Универсализация понятия жертвы, таким образом, сводится к двум аспектам. С одной стороны, есть жертвы Третьего мира: состраданием к жертвам местных военщины-фанатиков-фундаменталистов определяется (ошибочное) восприятие нынешнего Великого раздела между теми, кто Внутри (включая общество закона и порядка с пособиями и правами человека), и теми, кто Вне (от бездомных в наших же городах до голодающих африканцев и азиатов). С другой стороны, параллельная виктимизация субъектов либерально-демократических обществ указывает на сдвиг главенствующей формы субъективности в сторону того, что обычно именуют «патологическим нарциссизмом»: Другой как таковой все более воспринимается как потенциальная угроза, как нечто, посягающее на пространство моего самоотождествления (курением, громким смехом, сальными взглядами…). Нетрудно установить, чего подобное отношение отчаянно пытается избежать: желания как такового, которое, как мы знаем от Лакана, всегда есть желание Другого. Другой представляет угрозу постольку, поскольку он субъект желания, поскольку оно излучает непроницаемое желание, которое будто бы посягает на замкнутое равновесие моего «способа жить».
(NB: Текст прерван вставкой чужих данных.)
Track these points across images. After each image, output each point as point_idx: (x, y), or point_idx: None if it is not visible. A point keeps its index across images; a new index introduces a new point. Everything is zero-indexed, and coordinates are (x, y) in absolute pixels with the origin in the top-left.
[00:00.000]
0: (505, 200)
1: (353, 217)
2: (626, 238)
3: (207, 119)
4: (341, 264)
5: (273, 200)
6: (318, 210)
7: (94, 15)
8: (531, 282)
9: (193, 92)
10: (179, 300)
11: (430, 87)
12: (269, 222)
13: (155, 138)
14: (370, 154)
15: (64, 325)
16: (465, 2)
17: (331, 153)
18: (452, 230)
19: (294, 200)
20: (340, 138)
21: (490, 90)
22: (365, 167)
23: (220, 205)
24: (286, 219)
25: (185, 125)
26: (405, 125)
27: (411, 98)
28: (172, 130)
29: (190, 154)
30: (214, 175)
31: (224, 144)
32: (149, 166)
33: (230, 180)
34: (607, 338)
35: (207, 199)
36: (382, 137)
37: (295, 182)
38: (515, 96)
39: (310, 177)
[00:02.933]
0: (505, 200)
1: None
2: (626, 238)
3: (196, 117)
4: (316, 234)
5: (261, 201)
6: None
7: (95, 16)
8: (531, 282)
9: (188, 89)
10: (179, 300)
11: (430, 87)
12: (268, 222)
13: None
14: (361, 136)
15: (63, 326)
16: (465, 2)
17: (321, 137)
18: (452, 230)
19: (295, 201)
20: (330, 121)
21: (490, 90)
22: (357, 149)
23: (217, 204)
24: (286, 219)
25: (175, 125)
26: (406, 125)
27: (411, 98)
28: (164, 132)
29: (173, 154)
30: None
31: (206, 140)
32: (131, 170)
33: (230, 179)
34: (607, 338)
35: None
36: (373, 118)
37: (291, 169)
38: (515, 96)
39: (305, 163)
Маркс отличал «классическую» буржуазную политэкономию (Рикардо) от «апологетической» (Мальтус[355] и далее): «классика» делает зримыми внутренние противоречия капиталистической экономики, а «апологетика» заметает их под ковер. Mutatis mutandis то же применимо и относительно либерально-демократической мысли: она достигает некоего величия, когда являет внутренне противоречивый характер либерально-демократического проекта. Противоречие касается, поверх всего прочего, отношений между общим и частным: либерально-универсалистское «право на инакость» упирается в свои ограничения, когда натыкается на настоящие различия. Достаточно помянуть удаление клитора, осуществляемое в знак достижения женщиной половой зрелости, практику, распространенной в некоторых частях Восточной Африки (или, как более умеренный пример, настояние, чтобы все мусульманские женщины во Франции носили платки в государственных школах): а ну как меньшинство заявит, что эта «инакость» есть неотъемлемая часть их культуры и, следовательно, отвергнет оппозицию удалению клитора как проявление культурного империализма, как жестокое навязывание европоцентричных стандартов? Как нам выбрать между соперничающими заявлениями прав индивидов и групп, когда групповое самоопределение есть значительная часть самоопределения индивида? Обычный либеральный ответ, разумеется, таков: пусть женщина сама решает, чего она хочет, при условии, что ее как следует познакомили со всеми возможностями выбора, чтобы она полностью сознавала более широкий контекст своего выбора. Иллюзия здесь – в глубинной трудности того, что нейтрального способа познакомить индивида с полным набором возможностей нет: частное сообщество, оказавшись под угрозой, неизбежно переживает конкретную форму получения знания о других стилях жизни (обязательное образование, например) как насильственное вторжение, угрожающее групповому самоопределению. (По этой причине амиши в США отказываются от обязательного образования для своих детей: они довольно оправданно возражают, что посещение государственных школ вмешивается в их групповое самоопределение.) Короче говоря, насилия избежать нельзя: сама нейтральная среда информации, которая должна бы вроде предоставлять истинно свободный выбор, уже отмечена неустранимым насилием.